"romantic friends" sounds more classy then friends with benfits
at least after i hook up with someone i have the decency to ignore them
I went to his work to give him some blankets and ended up blowing him in the bathroom. See what happens when you don't come over?
Hey welcome to Rick's drunk text tree. Rick is drunk right now please respond with "shut up" to remove your name from this list. Thanks for playing.
Restaurants Roasting People Who Gave Them Negative Yelp Reviews (25 Pics)
I went to the bar saying i wasn't going to drink that much. I forgot sobriety might as well be some mythical creature when you're with Holleey
THEY NOW HAVE MIXED DRINK EMOJIS! LIFE IS GOOD! PRINCESSES DON'T DRINK BEER
I don't understand or I understand perfect - if were not talking about fried chicken I'm not sure what's happening.
At least I had a $10 coupon for Plan B today. Smart shopping for bad decisions
he stopped mid makeout and said "can I pray for you?"

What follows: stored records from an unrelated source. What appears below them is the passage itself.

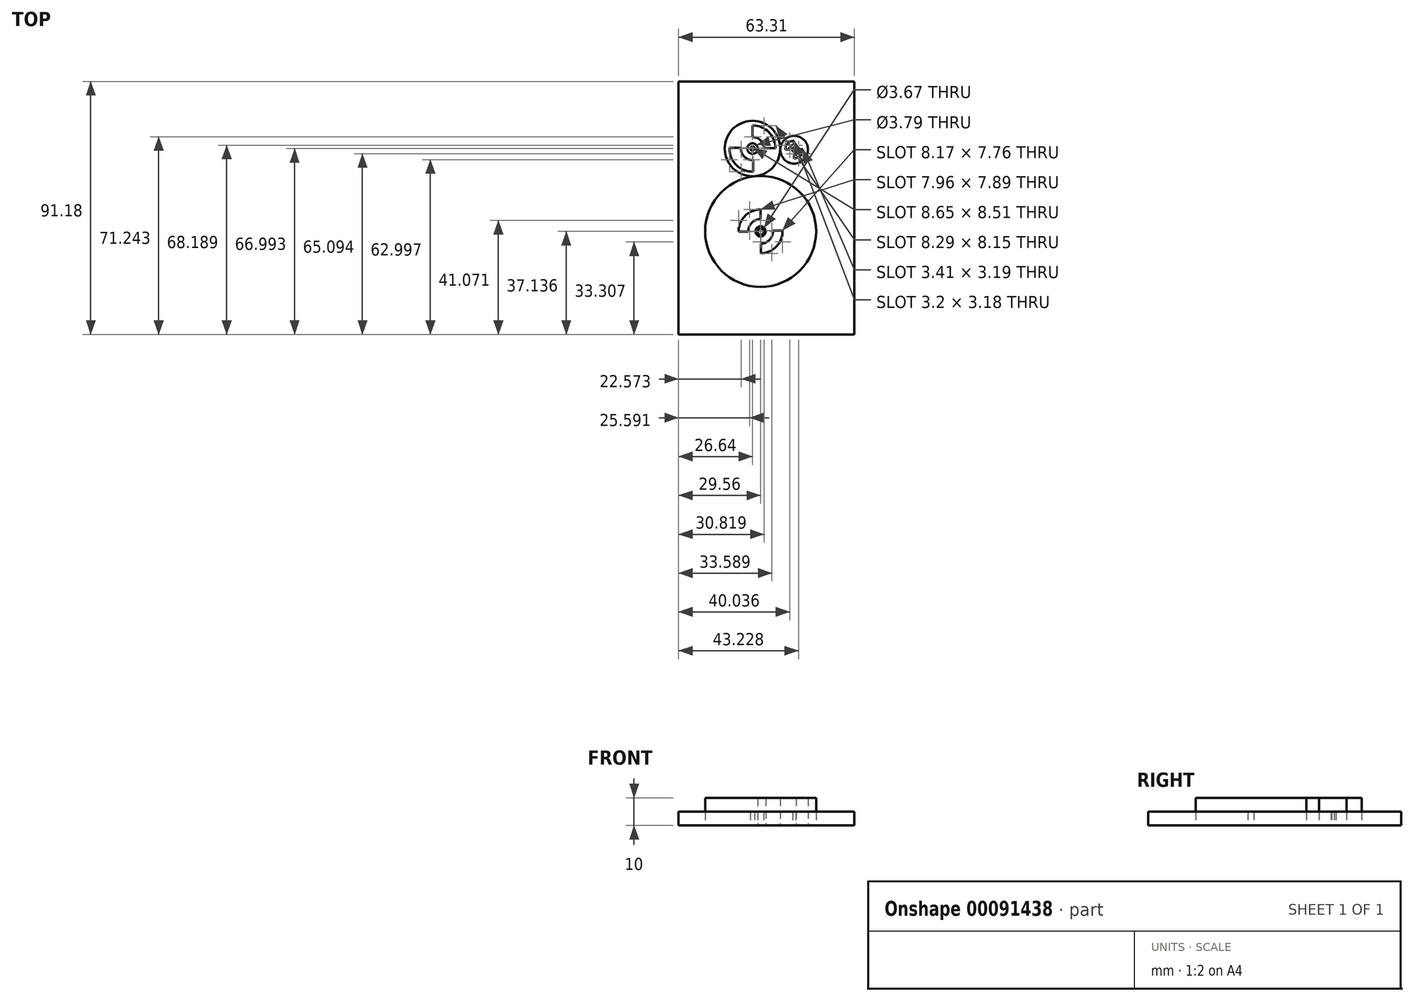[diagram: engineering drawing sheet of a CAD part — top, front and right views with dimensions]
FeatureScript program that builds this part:
annotation { "Feature Type Name" : "Feature", "Feature Type Description" : "" }
export const myFeature = defineFeature(function(context is Context, id is Id, definition is map)
    precondition{}
    {
        {
            var Q0;
            Q0=qCreatedBy(makeId("Top.planeOp"),FACE);
            var sketch = newSketch(context, id + "F0", { "sketchPlane" : qUnion([Q0])});
            skCircle(sketch, "E0", {"center": v(-64.92, -13.69) * mm, "radius": 10 * mm});
            skCircle(sketch, "E1", {"center": v(-62, -43.54) * mm, "radius": 20 * mm});
            skCircle(sketch, "E2", {"center": v(-49.93, -14.1) * mm, "radius": 5 * mm});
            skCircle(sketch, "E3", {"center": v(-64.92, -13.69) * mm, "radius": 8.33 * mm});
            skCircle(sketch, "E4", {"center": v(-64.92, -13.69) * mm, "radius": 4.17 * mm});
            skLineSegment(sketch, "E5", {"start": v(-64.89, -9.52) * mm, "end": v(-64.89, -5.36) * mm});
            skLineSegment(sketch, "E6", {"start": v(-73.24, -13.36) * mm, "end": v(-69.08, -13.36) * mm});
            skLineSegment(sketch, "E7", {"start": v(-60.76, -13.51) * mm, "end": v(-56.6, -13.51) * mm});
            skLineSegment(sketch, "E8", {"start": v(-64.73, -17.85) * mm, "end": v(-64.73, -22.01) * mm});
            skCircle(sketch, "E9", {"center": v(-62, -43.54) * mm, "radius": 7.92 * mm});
            skCircle(sketch, "E10", {"center": v(-62, -43.54) * mm, "radius": 4.43 * mm});
            skLineSegment(sketch, "E11", {"start": v(-62.02, -39.12) * mm, "end": v(-62.02, -35.63) * mm});
            skLineSegment(sketch, "E12", {"start": v(-61.85, -47.97) * mm, "end": v(-61.85, -51.46) * mm});
            skLineSegment(sketch, "E13", {"start": v(-57.58, -43.29) * mm, "end": v(-54.09, -43.29) * mm});
            skLineSegment(sketch, "E14", {"start": v(-66.43, -43.59) * mm, "end": v(-69.92, -43.59) * mm});
            skCircle(sketch, "E15", {"center": v(-49.93, -14.1) * mm, "radius": 3.2 * mm});
            skCircle(sketch, "E16", {"center": v(-49.93, -14.1) * mm, "radius": 1.82 * mm});
            skLineSegment(sketch, "E17", {"start": v(-49.93, -12.28) * mm, "end": v(-49.93, -10.9) * mm});
            skLineSegment(sketch, "E18", {"start": v(-49.93, -15.91) * mm, "end": v(-49.93, -17.3) * mm});
            skLineSegment(sketch, "E19", {"start": v(-51.74, -14.08) * mm, "end": v(-53.12, -14.08) * mm});
            skLineSegment(sketch, "E20", {"start": v(-46.74, -13.88) * mm, "end": v(-48.12, -13.88) * mm});
            skCircle(sketch, "E21", {"center": v(-62, -43.54) * mm, "radius": 1.84 * mm});
            skCircle(sketch, "E22", {"center": v(-64.92, -13.69) * mm, "radius": 1.9 * mm});
            skCircle(sketch, "E23", {"center": v(-49.93, -14.1) * mm, "radius": 0.74 * mm});
            skSolve(sketch);
        }
        {
            var Q0;
            {var subQ4=sQuery(id+"F0.wireOp",EDGE,"E0");var subQ5=makeQuery(id+"F0.imprint","INTERSECT",VERTEX,{"derivedFrom":[subQ4,sQuery(id+"F0.wireOp",EDGE,"E1")]});Q0=makeQuery(id+"F0.imprint","IMPRINT",FACE,{"disambiguationData":[TD([[makeQuery(id+"F0.imprint","IMPRINT",EDGE,{"disambiguationData":[TD([[subQ5,-1.0]])],"derivedFrom":subQ4}),1.0]])]});}
            var Q1;
            {var subQ0=sQuery(id+"F0.wireOp",EDGE,"E5");Q1=makeQuery(id+"F0.imprint","IMPRINT",FACE,{"disambiguationData":[TD([[makeQuery(id+"F0.imprint","IMPRINT",EDGE,{"derivedFrom":subQ0}),1.0]])]});}
            var Q2;
            {var subQ0=sQuery(id+"F0.wireOp",EDGE,"E7");Q2=makeQuery(id+"F0.imprint","IMPRINT",FACE,{"disambiguationData":[TD([[makeQuery(id+"F0.imprint","IMPRINT",EDGE,{"derivedFrom":subQ0}),-1.0]])]});}
            var Q3;
            Q3=makeQuery(id+"F0.imprint","IMPRINT",FACE,{"disambiguationData":[TD([[makeQuery(id+"F0.imprint","IMPRINT",EDGE,{"derivedFrom":sQuery(id+"F0.wireOp",EDGE,"E22")}),-1.0]])]});
            var Q4;
            Q4=makeQuery(id+"F0.imprint","IMPRINT",FACE,{"disambiguationData":[TD([[makeQuery(id+"F0.imprint","IMPRINT",EDGE,{"derivedFrom":sQuery(id+"F0.wireOp",EDGE,"E1")}),1.0]])]});
            var Q5;
            {var subQ0=sQuery(id+"F0.wireOp",EDGE,"E11");Q5=makeQuery(id+"F0.imprint","IMPRINT",FACE,{"disambiguationData":[TD([[makeQuery(id+"F0.imprint","IMPRINT",EDGE,{"derivedFrom":subQ0}),-1.0]])]});}
            var Q6;
            {var subQ0=sQuery(id+"F0.wireOp",EDGE,"E12");Q6=makeQuery(id+"F0.imprint","IMPRINT",FACE,{"disambiguationData":[TD([[makeQuery(id+"F0.imprint","IMPRINT",EDGE,{"derivedFrom":subQ0}),-1.0]])]});}
            var Q7;
            Q7=makeQuery(id+"F0.imprint","IMPRINT",FACE,{"disambiguationData":[TD([[makeQuery(id+"F0.imprint","IMPRINT",EDGE,{"derivedFrom":sQuery(id+"F0.wireOp",EDGE,"E21")}),-1.0]])]});
            var Q8;
            Q8=makeQuery(id+"F0.imprint","IMPRINT",FACE,{"disambiguationData":[TD([[makeQuery(id+"F0.imprint","IMPRINT",EDGE,{"derivedFrom":sQuery(id+"F0.wireOp",EDGE,"E2")}),1.0]])]});
            var Q9;
            {var subQ0=sQuery(id+"F0.wireOp",EDGE,"E18");Q9=makeQuery(id+"F0.imprint","IMPRINT",FACE,{"disambiguationData":[TD([[makeQuery(id+"F0.imprint","IMPRINT",EDGE,{"derivedFrom":subQ0}),-1.0]])]});}
            var Q10;
            {var subQ0=sQuery(id+"F0.wireOp",EDGE,"E17");Q10=makeQuery(id+"F0.imprint","IMPRINT",FACE,{"disambiguationData":[TD([[makeQuery(id+"F0.imprint","IMPRINT",EDGE,{"derivedFrom":subQ0}),-1.0]])]});}
            var Q11;
            Q11=makeQuery(id+"F0.imprint","IMPRINT",FACE,{"disambiguationData":[TD([[makeQuery(id+"F0.imprint","IMPRINT",EDGE,{"derivedFrom":sQuery(id+"F0.wireOp",EDGE,"E23")}),-1.0]])]});
            extrude(context, id + "F1", {"entities" : qUnion([Q0, Q1, Q2, Q3, Q4, Q5, Q6, Q7, Q8, Q9, Q10, Q11]), "depth" : 10 * mm});
        }
        {
            var Q0;
            Q0=qCreatedBy(makeId("Top.planeOp"),FACE);
            var sketch = newSketch(context, id + "F2", { "sketchPlane" : qUnion([Q0])});
            skLineSegment(sketch, "E24.bottom", {"start": v(-91.56, 10.5) * mm, "end": v(-28.25, 10.5) * mm});
            skLineSegment(sketch, "E24.top", {"start": v(-91.56, -80.68) * mm, "end": v(-28.25, -80.68) * mm});
            skLineSegment(sketch, "E24.left", {"start": v(-91.56, 10.5) * mm, "end": v(-91.56, -80.68) * mm});
            skLineSegment(sketch, "E24.right", {"start": v(-28.25, 10.5) * mm, "end": v(-28.25, -80.68) * mm});
            skCircle(sketch, "E25", {"center": v(-64.9, -13.69) * mm, "radius": 0.78 * mm});
            skCircle(sketch, "E26", {"center": v(-49.93, -14.1) * mm, "radius": 0.56 * mm});
            skCircle(sketch, "E27", {"center": v(-61.99, -43.65) * mm, "radius": 1.1 * mm});
            skSolve(sketch);
        }
        {
            var Q0;
            Q0=makeQuery(id+"F2.imprint","IMPRINT",FACE,{"disambiguationData":[TD([[makeQuery(id+"F2.imprint","IMPRINT",EDGE,{"derivedFrom":sQuery(id+"F2.wireOp",EDGE,"E24.bottom")}),-1.0]])]});
            extrude(context, id + "F3", {"entities" : qUnion([Q0]), "depth" : 5 * mm});
        }
    });
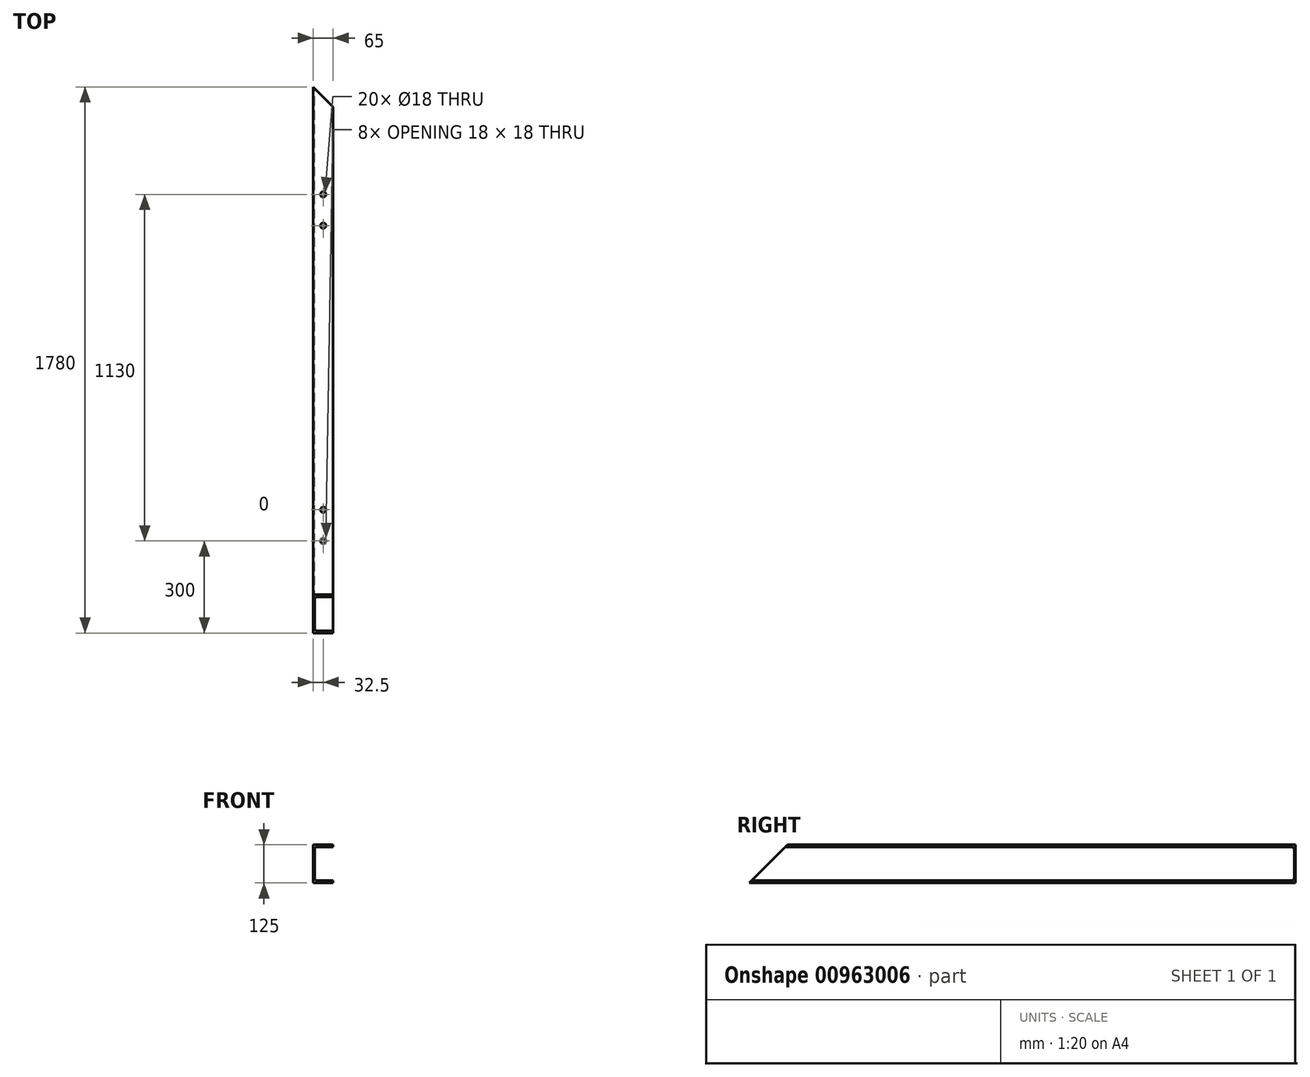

Woman Posts Harassing DMs From Creep Online, Now He’s Upset Because People Told His Mom
90% sure the total babe I have been talking to all night has a kid. Ugh, so sad right now.
Im so high
I mean, I was expecting a little more coke snorting and a little less kids and cake
so horny i almost want to text him..and then i remember the restraining order i have against him
Oh yeah, nothing says welcome home like walking in on your parents having sex on your bed while the dog is watching, they told me to wait until they were done...
Is it sad that my idea of a quality foursome would involve one person eating me out while the other two rub my feet?
It's a combination of amazing uncoordination, bad luck, and sheer determination to cause destruction wherever I go.